Guida Michelin: i migliori ristoranti bresciani

Volti più che noti, dicevamo, a un passo dal “paradiso” delle Tre Stelle: la guida Michelin 2022 ha confermato le Due Stelle al Miramonti L'Altro di Concesio, guidato dallo chef Philippe Leveillè, e al ristorante di Villa Feltrinelli a Gargnano, che in cucina ospita invece Stefano Baiocco. Il ricco parterre degli stellati bresciani, rispetto allo scorso anno, aumenta di numero.

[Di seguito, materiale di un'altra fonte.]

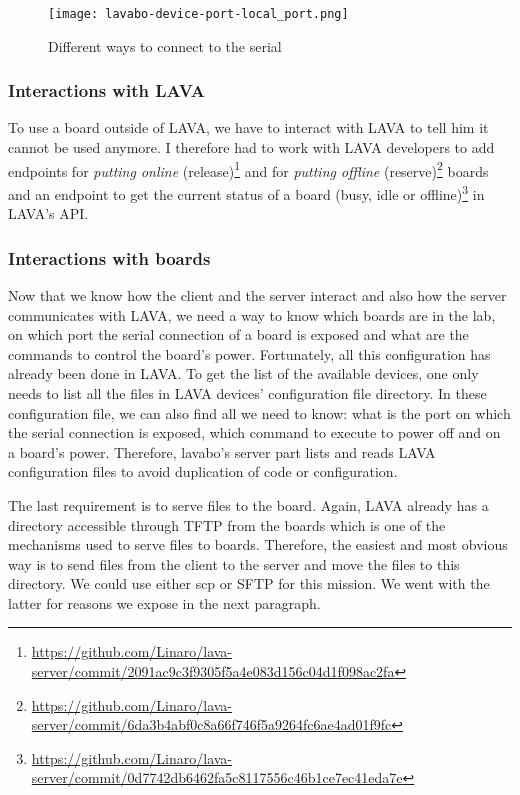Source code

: \begin{figure}[H]
  \texttt{[image: lavabo-device-port-local\_port.png]}
  \caption{Different ways to connect to the serial}
\end{figure}

\subsubsection{Interactions with LAVA}

To use a board outside of LAVA, we have to interact with LAVA to tell him it cannot be used anymore. I therefore had to work with LAVA developers to add endpoints for \textit{putting online} (release)\footnote{\url{https://github.com/Linaro/lava-server/commit/2091ac9c3f9305f5a4e083d156c04d1f098ac2fa}} and for \textit{putting offline} (reserve)\footnote{\url{https://github.com/Linaro/lava-server/commit/6da3b4abf0c8a66f746f5a9264fc6ae4ad01f9fc}} boards and an endpoint to get the current status of a board (busy, idle or offline)\footnote{\url{https://github.com/Linaro/lava-server/commit/0d7742db6462fa5c8117556c46b1ce7ec41eda7e}} in LAVA's API.

\subsubsection{Interactions with boards}

Now that we know how the client and the server interact and also how the server communicates with LAVA, we need a way to know which boards are in the lab, on which port the serial connection of a board is exposed and what are the commands to control the board's power. Fortunately, all this configuration has already been done in LAVA. To get the list of the available devices, one only needs to list all the files in LAVA devices' configuration file directory. In these configuration file, we can also find all we need to know: what is the port on which the serial connection is exposed, which command to execute to power off and on a board's power. Therefore, lavabo's server part lists and reads LAVA configuration files to avoid duplication of code or configuration.

The last requirement is to serve files to the board. Again, LAVA already has a directory accessible through TFTP from the boards which is one of the mechanisms used to serve files to boards. Therefore, the easiest and most obvious way is to send files from the client to the server and move the files to this directory. We could use either scp or SFTP for this mission. We went with the latter for reasons we expose in the next paragraph.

Nel novero dei ristoranti che si meritano almeno Una Stella si aggiunge infatti La Speranzina di Sirmione: a completare il gustoso quadro ci sono le conferme del Gambero di Calvisano, del Due Colombe di Borgonato di Corte Franca, l'Esplanade di Desenzano del Garda, il Lido 84 di Gardone Riviera, La Tortuga di Gargnano, il Capriccio di Manerba, il Sedicesimo Secolo di Orzinuovi, il Leon d'Oro di Pralboino e La Rucola 2.0, ancora a Sirmione.

Bib Gourmand: mangiar bene a poco prezzo

A margine dei ristoranti stellati, la guida Michelin accoglie ancora una volta i Bib Gourmand, nome che si rifà al bonario omino Michelin, Bibendum, la mascotte ufficiale del gruppo: si tratta di “un apprezzato riconoscimento per locali informali, in grado di proporre una piacevole esperienza gastronomica con un menu completo a meno di 35 euro”.

Il gustoso elenco contenuto nella 67ma edizione della guida si compone di 255 ristoranti Bib Gourmand, di cui 20 novità. Tra questi 7 sono bresciani, con tre new entry: l'osteria Da Sapì di Esine, il Dalie & Fagioli di Manerba, l'Osteria della Villetta di Palazzolo. Questi invece i confermati: Trattoria Eva a Botticino, Trattoria Porteri a Brescia, Villa Aurora a Soiano, Il Cortiletto a Toscolano.